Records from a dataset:
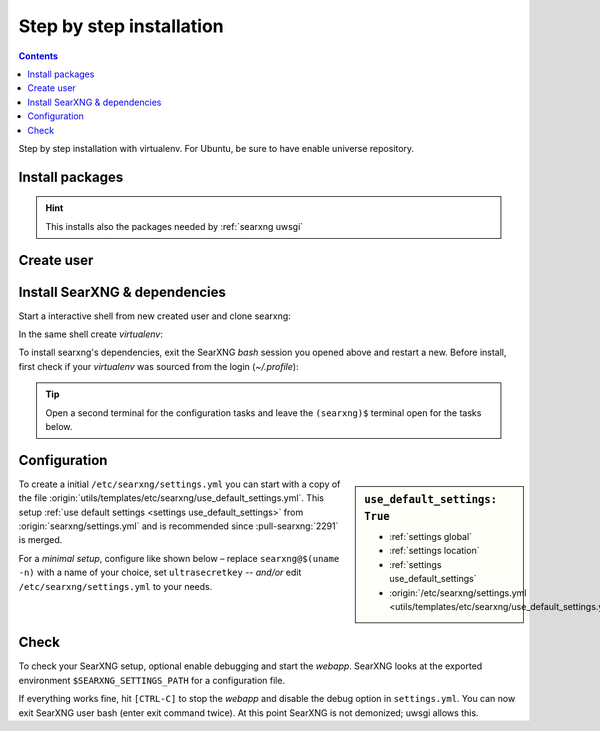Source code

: .. _installation basic:

=========================
Step by step installation
=========================

.. contents:: Contents
   :depth: 2
   :local:
   :backlinks: entry

Step by step installation with virtualenv.  For Ubuntu, be sure to have enable
universe repository.

.. _install packages:

Install packages
================

.. kernel-include:: $DOCS_BUILD/includes/searxng.rst
   :start-after: START distro-packages
   :end-before: END distro-packages

.. hint::

   This installs also the packages needed by :ref:`searxng uwsgi`

.. _create searxng user:

Create user
===========

.. kernel-include:: $DOCS_BUILD/includes/searxng.rst
   :start-after: START create user
   :end-before: END create user

.. _searxng-src:

Install SearXNG & dependencies
==============================

Start a interactive shell from new created user and clone searxng:

.. kernel-include:: $DOCS_BUILD/includes/searxng.rst
   :start-after: START clone searxng
   :end-before: END clone searxng

In the same shell create *virtualenv*:

.. kernel-include:: $DOCS_BUILD/includes/searxng.rst
   :start-after: START create virtualenv
   :end-before: END create virtualenv

To install searxng's dependencies, exit the SearXNG *bash* session you opened above
and restart a new.  Before install, first check if your *virtualenv* was sourced
from the login (*~/.profile*):

.. kernel-include:: $DOCS_BUILD/includes/searxng.rst
   :start-after: START manage.sh update_packages
   :end-before: END manage.sh update_packages

.. tip::

   Open a second terminal for the configuration tasks and leave the ``(searxng)$``
   terminal open for the tasks below.


.. _use_default_settings.yml:

Configuration
=============

.. sidebar:: ``use_default_settings: True``

   - :ref:`settings global`
   - :ref:`settings location`
   - :ref:`settings use_default_settings`
   - :origin:`/etc/searxng/settings.yml <utils/templates/etc/searxng/use_default_settings.yml>`

To create a initial ``/etc/searxng/settings.yml`` you can start with a copy of the
file :origin:`utils/templates/etc/searxng/use_default_settings.yml`.  This setup
:ref:`use default settings <settings use_default_settings>` from
:origin:`searxng/settings.yml` and is recommended since :pull-searxng:`2291` is merged.

For a *minimal setup*, configure like shown below – replace ``searxng@$(uname
-n)`` with a name of your choice, set ``ultrasecretkey`` -- *and/or* edit
``/etc/searxng/settings.yml`` to your needs.

.. kernel-include:: $DOCS_BUILD/includes/searxng.rst
   :start-after: START searxng config
   :end-before: END searxng config

.. tabs::

  .. group-tab:: Use default settings

    .. literalinclude:: ../../utils/templates/etc/searxng/settings.yml
       :language: yaml

  .. group-tab:: searxng/settings.yml

    .. literalinclude:: ../../searxng/settings.yml
       :language: yaml


Check
=====

To check your SearXNG setup, optional enable debugging and start the *webapp*.
SearXNG looks at the exported environment ``$SEARXNG_SETTINGS_PATH`` for a
configuration file.

.. kernel-include:: $DOCS_BUILD/includes/searxng.rst
   :start-after: START check searxng installation
   :end-before: END check searxng installation

If everything works fine, hit ``[CTRL-C]`` to stop the *webapp* and disable the
debug option in ``settings.yml``. You can now exit SearXNG user bash (enter exit
command twice).  At this point SearXNG is not demonized; uwsgi allows this.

* [Aim of the exercise]: Quote the data above in full, leaving out the pictures it holds.

* [Reply]:
Source code

: .. _installation basic:

=========================
Step by step installation
=========================

.. contents:: Contents
   :depth: 2
   :local:
   :backlinks: entry

Step by step installation with virtualenv.  For Ubuntu, be sure to have enable
universe repository.

.. _install packages:

Install packages
================

.. kernel-include:: $DOCS_BUILD/includes/searxng.rst
   :start-after: START distro-packages
   :end-before: END distro-packages

.. hint::

   This installs also the packages needed by :ref:`searxng uwsgi`

.. _create searxng user:

Create user
===========

.. kernel-include:: $DOCS_BUILD/includes/searxng.rst
   :start-after: START create user
   :end-before: END create user

.. _searxng-src:

Install SearXNG & dependencies
==============================

Start a interactive shell from new created user and clone searxng:

.. kernel-include:: $DOCS_BUILD/includes/searxng.rst
   :start-after: START clone searxng
   :end-before: END clone searxng

In the same shell create *virtualenv*:

.. kernel-include:: $DOCS_BUILD/includes/searxng.rst
   :start-after: START create virtualenv
   :end-before: END create virtualenv

To install searxng's dependencies, exit the SearXNG *bash* session you opened above
and restart a new.  Before install, first check if your *virtualenv* was sourced
from the login (*~/.profile*):

.. kernel-include:: $DOCS_BUILD/includes/searxng.rst
   :start-after: START manage.sh update_packages
   :end-before: END manage.sh update_packages

.. tip::

   Open a second terminal for the configuration tasks and leave the ``(searxng)$``
   terminal open for the tasks below.


.. _use_default_settings.yml:

Configuration
=============

.. sidebar:: ``use_default_settings: True``

   - :ref:`settings global`
   - :ref:`settings location`
   - :ref:`settings use_default_settings`
   - :origin:`/etc/searxng/settings.yml <utils/templates/etc/searxng/use_default_settings.yml>`

To create a initial ``/etc/searxng/settings.yml`` you can start with a copy of the
file :origin:`utils/templates/etc/searxng/use_default_settings.yml`.  This setup
:ref:`use default settings <settings use_default_settings>` from
:origin:`searxng/settings.yml` and is recommended since :pull-searxng:`2291` is merged.

For a *minimal setup*, configure like shown below – replace ``searxng@$(uname
-n)`` with a name of your choice, set ``ultrasecretkey`` -- *and/or* edit
``/etc/searxng/settings.yml`` to your needs.

.. kernel-include:: $DOCS_BUILD/includes/searxng.rst
   :start-after: START searxng config
   :end-before: END searxng config

.. tabs::

  .. group-tab:: Use default settings

    .. literalinclude:: ../../utils/templates/etc/searxng/settings.yml
       :language: yaml

  .. group-tab:: searxng/settings.yml

    .. literalinclude:: ../../searxng/settings.yml
       :language: yaml


Check
=====

To check your SearXNG setup, optional enable debugging and start the *webapp*.
SearXNG looks at the exported environment ``$SEARXNG_SETTINGS_PATH`` for a
configuration file.

.. kernel-include:: $DOCS_BUILD/includes/searxng.rst
   :start-after: START check searxng installation
   :end-before: END check searxng installation

If everything works fine, hit ``[CTRL-C]`` to stop the *webapp* and disable the
debug option in ``settings.yml``. You can now exit SearXNG user bash (enter exit
command twice).  At this point SearXNG is not demonized; uwsgi allows this.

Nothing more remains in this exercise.